I've always read and watched television at the same time. I know, I know that is technically multitasking which we all know I can't quite pull off but let's move on.  One night about 2 years ago I was reading and looked up at the TV screen and .....I couldn't see it. It was blurry! Now my first reaction was that I thought I'd had a stroke or blown a blood vessel or something truly terrible, but when I later relayed the story to a friend she said, "How old are you?"  When I told her she said, "Oh well that just happens with age."  All casual just like that.  Like it's nothing.  Oh it's something!  I'm actually kind of surprised at myself for making such a big deal out of it. Oh, if you could could have heard me  20 years ago or even 10. I used to say the most absurd things like - "When my hair goes gray that's it, I'm not coloring it!"  What was I thinking? I can't imagine, and neither can my hairdresser.  I now say the same thing about all sorts of other things and wonder how long I can hold out on those.  

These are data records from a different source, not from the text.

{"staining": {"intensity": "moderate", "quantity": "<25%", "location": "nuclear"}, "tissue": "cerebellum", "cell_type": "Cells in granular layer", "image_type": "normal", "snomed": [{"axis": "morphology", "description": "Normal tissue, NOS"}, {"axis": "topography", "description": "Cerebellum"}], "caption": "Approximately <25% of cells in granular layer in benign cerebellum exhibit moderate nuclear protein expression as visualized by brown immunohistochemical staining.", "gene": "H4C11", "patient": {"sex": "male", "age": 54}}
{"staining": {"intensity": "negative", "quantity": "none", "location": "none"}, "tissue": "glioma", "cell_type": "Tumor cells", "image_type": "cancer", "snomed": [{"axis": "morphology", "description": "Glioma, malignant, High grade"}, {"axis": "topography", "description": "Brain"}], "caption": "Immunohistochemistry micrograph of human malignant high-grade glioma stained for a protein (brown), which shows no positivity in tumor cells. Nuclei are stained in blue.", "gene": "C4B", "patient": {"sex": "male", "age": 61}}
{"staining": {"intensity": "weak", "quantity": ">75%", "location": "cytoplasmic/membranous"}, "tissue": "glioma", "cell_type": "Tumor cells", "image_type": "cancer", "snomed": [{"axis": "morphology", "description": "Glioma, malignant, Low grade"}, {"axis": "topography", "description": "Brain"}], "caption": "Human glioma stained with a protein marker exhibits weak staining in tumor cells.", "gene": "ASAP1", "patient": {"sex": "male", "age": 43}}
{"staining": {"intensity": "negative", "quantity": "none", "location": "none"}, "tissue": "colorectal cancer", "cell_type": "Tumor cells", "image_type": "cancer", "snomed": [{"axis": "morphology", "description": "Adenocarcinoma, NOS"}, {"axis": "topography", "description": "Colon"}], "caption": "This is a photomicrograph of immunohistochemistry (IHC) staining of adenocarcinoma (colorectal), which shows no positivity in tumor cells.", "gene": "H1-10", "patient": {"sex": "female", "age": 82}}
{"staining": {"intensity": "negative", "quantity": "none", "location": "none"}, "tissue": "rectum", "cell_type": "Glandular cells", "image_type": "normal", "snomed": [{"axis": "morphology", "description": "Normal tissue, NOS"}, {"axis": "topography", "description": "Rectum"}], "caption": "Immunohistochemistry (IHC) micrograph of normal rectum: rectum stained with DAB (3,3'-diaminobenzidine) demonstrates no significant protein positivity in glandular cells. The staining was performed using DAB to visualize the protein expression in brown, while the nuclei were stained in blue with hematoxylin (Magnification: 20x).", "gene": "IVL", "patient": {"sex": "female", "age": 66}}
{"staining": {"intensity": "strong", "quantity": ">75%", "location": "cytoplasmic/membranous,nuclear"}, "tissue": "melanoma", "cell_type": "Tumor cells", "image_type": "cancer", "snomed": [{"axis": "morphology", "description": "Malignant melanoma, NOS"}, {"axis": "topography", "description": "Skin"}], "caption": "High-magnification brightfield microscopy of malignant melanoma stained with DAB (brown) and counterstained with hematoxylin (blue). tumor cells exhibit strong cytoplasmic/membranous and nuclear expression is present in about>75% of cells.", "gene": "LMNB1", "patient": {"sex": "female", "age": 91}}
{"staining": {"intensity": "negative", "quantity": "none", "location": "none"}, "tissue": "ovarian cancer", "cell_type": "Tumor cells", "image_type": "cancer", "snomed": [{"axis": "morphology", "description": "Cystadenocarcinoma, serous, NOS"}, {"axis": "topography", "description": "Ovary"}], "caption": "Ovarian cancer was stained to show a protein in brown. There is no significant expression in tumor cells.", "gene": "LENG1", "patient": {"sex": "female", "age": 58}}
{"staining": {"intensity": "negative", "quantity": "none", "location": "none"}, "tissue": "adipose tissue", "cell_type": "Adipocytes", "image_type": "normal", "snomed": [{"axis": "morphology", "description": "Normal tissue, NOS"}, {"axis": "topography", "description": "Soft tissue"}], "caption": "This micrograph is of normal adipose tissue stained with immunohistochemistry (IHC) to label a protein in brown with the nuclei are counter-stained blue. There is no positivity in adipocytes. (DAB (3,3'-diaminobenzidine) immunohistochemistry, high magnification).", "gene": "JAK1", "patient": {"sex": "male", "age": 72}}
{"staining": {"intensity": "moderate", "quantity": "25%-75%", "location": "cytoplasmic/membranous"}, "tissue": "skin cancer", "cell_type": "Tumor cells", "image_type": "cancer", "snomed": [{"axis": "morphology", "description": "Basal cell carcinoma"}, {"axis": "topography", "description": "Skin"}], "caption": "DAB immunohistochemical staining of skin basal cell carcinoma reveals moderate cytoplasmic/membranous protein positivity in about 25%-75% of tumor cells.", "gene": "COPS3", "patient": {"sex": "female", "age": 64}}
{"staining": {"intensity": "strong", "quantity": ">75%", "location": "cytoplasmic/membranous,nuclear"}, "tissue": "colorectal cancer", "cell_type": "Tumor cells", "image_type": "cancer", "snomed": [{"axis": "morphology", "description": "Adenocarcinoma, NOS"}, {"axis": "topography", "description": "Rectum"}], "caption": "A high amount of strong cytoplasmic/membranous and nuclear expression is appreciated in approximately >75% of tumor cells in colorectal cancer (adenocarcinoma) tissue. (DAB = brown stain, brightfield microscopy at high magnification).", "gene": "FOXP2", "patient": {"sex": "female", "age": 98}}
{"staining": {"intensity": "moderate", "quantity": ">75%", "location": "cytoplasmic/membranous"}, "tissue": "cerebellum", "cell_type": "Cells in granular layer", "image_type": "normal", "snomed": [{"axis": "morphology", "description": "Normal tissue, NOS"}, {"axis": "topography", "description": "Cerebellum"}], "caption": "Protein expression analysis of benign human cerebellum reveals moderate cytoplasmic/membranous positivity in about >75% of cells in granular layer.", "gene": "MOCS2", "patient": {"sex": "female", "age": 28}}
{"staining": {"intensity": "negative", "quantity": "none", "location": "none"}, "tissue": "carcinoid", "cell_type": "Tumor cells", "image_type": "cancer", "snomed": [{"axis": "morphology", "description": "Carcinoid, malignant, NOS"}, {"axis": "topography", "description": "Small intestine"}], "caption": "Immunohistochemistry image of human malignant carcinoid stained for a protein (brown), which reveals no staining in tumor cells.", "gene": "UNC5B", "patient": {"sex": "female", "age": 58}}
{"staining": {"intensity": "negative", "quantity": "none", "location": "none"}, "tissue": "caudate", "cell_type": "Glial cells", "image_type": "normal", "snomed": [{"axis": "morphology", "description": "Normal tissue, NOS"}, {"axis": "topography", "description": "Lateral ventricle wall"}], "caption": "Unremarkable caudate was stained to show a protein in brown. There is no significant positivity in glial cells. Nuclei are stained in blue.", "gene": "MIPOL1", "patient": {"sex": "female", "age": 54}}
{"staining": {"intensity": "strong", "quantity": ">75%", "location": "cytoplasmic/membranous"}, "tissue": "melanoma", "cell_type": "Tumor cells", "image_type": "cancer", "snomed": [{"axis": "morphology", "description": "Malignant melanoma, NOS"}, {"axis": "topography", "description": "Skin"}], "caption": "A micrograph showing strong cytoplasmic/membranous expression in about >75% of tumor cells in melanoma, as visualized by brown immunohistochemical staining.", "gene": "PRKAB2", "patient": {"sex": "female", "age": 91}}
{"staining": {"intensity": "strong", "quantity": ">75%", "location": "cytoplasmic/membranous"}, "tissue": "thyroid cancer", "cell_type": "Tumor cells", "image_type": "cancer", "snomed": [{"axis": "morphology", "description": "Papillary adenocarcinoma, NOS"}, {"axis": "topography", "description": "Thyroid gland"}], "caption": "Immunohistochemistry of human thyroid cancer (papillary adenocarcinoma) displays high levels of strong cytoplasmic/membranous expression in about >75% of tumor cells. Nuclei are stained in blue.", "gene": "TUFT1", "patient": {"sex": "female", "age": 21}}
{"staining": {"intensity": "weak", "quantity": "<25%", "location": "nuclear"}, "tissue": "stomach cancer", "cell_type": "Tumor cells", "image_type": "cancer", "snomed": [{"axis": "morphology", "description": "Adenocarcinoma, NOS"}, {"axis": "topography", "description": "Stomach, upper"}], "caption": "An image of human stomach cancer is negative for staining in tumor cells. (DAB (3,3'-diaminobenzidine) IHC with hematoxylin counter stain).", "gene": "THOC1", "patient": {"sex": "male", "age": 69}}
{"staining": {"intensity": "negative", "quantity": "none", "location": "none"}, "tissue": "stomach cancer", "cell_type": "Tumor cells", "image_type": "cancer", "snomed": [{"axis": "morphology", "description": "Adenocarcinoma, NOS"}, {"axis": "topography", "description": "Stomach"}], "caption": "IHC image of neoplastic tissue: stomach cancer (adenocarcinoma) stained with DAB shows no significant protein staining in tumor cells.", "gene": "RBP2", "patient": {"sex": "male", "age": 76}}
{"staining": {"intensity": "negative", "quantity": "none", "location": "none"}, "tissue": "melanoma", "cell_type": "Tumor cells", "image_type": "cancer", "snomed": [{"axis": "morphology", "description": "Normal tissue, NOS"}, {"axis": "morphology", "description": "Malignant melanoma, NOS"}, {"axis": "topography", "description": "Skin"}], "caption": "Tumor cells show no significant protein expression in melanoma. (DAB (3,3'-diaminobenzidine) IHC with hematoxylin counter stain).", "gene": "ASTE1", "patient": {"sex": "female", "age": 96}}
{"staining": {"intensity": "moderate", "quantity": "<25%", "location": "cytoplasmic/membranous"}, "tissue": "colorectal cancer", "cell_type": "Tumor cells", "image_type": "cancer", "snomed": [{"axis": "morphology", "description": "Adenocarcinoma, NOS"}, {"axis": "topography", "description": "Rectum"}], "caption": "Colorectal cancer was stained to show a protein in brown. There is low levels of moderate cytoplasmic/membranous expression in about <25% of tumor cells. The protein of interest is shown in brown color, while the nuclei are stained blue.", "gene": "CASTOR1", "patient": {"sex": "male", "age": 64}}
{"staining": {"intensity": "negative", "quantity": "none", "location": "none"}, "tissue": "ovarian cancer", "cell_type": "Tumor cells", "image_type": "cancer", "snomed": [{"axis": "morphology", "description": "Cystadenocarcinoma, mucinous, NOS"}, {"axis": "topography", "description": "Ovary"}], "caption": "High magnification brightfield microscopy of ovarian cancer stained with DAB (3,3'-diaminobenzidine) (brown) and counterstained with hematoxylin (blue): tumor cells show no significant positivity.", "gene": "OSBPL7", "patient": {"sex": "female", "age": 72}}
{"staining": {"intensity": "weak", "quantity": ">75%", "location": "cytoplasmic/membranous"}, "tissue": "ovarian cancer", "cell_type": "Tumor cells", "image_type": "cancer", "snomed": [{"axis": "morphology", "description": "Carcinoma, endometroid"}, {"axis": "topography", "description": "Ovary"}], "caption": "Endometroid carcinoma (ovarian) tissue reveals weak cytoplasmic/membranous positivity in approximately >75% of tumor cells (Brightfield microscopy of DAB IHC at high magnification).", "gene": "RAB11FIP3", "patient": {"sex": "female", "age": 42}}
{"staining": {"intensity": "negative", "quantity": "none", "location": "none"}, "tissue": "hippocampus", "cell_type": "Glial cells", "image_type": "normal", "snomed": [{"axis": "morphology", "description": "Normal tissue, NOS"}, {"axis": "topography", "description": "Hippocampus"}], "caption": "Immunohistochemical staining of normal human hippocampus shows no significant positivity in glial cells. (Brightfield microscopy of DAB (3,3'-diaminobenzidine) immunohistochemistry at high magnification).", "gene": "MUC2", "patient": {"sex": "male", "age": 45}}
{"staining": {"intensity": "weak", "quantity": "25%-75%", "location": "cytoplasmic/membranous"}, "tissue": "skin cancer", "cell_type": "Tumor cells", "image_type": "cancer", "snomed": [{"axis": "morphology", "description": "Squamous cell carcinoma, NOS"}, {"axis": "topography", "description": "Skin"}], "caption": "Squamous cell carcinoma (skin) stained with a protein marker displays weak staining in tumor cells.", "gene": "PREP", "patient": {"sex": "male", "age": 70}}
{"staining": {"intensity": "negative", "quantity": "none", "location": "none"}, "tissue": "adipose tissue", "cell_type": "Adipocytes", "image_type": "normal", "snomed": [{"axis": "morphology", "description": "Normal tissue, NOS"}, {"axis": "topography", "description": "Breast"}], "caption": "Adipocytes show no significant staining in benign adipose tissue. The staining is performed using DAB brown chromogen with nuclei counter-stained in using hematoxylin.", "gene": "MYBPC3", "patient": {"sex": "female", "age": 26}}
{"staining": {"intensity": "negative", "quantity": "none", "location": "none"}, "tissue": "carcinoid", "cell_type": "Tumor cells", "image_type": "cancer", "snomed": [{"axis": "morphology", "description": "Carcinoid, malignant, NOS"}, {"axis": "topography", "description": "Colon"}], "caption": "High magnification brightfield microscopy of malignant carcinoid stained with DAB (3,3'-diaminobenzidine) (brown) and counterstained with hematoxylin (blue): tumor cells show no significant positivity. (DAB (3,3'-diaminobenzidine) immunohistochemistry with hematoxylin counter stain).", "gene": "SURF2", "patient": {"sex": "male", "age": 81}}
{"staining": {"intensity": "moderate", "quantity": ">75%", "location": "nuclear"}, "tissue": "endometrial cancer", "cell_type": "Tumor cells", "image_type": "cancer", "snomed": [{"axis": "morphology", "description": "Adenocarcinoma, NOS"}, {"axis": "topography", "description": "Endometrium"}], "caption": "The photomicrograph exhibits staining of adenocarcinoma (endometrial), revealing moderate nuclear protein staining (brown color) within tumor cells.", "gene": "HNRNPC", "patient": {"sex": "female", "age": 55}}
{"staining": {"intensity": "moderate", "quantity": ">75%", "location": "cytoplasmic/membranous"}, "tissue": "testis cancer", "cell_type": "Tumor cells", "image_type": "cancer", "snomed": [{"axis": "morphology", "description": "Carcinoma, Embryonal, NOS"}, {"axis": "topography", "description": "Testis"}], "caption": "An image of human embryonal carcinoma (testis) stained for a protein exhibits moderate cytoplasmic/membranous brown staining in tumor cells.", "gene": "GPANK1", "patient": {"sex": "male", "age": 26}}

Like I said at the beginning, whining.  Sorry, but when did I say I wasn't shallow and vain? 

Sunday, August 1, 2010

It's Not a Lemon Cupcake

Well darn. I realize that on  The Professor and the Housewife  "about" page I said I would post the occasional recipe.  We are going to have much more luck with that when the weather cools off, y'all. When the temps are in the triple digits the most that can be expected of this housewife is for me to assemble food.  

One of my favorite things in the whole world is a lemon cupcake from a local bakery called Muddy's Bakeshop . But a girl can't have cupcakes every day (actually she can, but not if she wants to keep fitting in her cute jeans) so I've created a healthy little substitute to satisfy my craving for all things lemon.  

First you need to round up the usual suspects...okay some of you might call them ingredients: 

lemon (zest and juice)
freshly grated nutmeg

(Mine comes in a box but if we are all very nice, I have a  friend {Let's call her The Food Maven} who might share her delicious recipe for granola with us.)

Do I really need to tell you what to do here? Well, your brain COULD be on overload from stretching it  with Professor J.  Okay, put the yogurt in the bowl, squeeze in the lemon juice, add the lemon zest, nutmeg...(still with me?)

and top with granola.  If you use vanilla yogurt it'll taste just right if you use plain you may need a tiny amount of powdered sugar to offset the lemon. 

I know, I know, it's not a cupcake. But it is guilt free and delicious AND you don't have to cook it. 

There you go, a big bowl of lemony happiness to tide you over until you can get a cupcake. Pucker up!